Items listed in a dataset:
════════
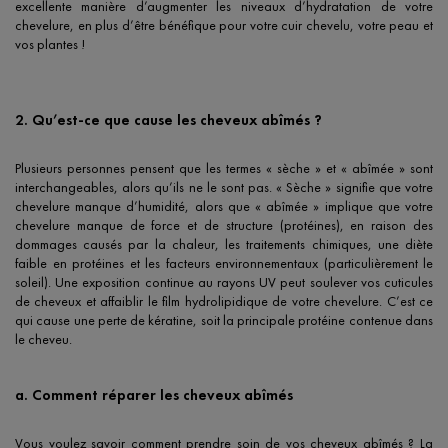
excellente manière d’augmenter les niveaux d’hydratation de votre
chevelure, en plus d’être bénéfique pour votre cuir chevelu, votre peau et
vos plantes !
2. Qu’est-ce que cause les cheveux abîmés ?
Plusieurs personnes pensent que les termes « sèche » et « abîmée » sont
interchangeables, alors qu’ils ne le sont pas. « Sèche » signifie que votre
chevelure manque d’humidité, alors que « abîmée » implique que votre
chevelure manque de force et de structure (protéines), en raison des
dommages causés par la chaleur, les traitements chimiques, une diète
faible en protéines et les facteurs environnementaux (particulièrement le
soleil). Une exposition continue au rayons UV peut soulever vos cuticules
de cheveux et affaiblir le film hydrolipidique de votre chevelure. C’est ce
qui cause une perte de kératine, soit la principale protéine contenue dans
le cheveu.
a. Comment réparer les cheveux abîmés
Vous voulez savoir comment prendre soin de vos cheveux abîmés ? La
════════
TASK INSTRUCTIONS:
A single figure is all that is needed: the number of lines above that contain the string "cause".

SOLUTION FOR THIS TASK:
2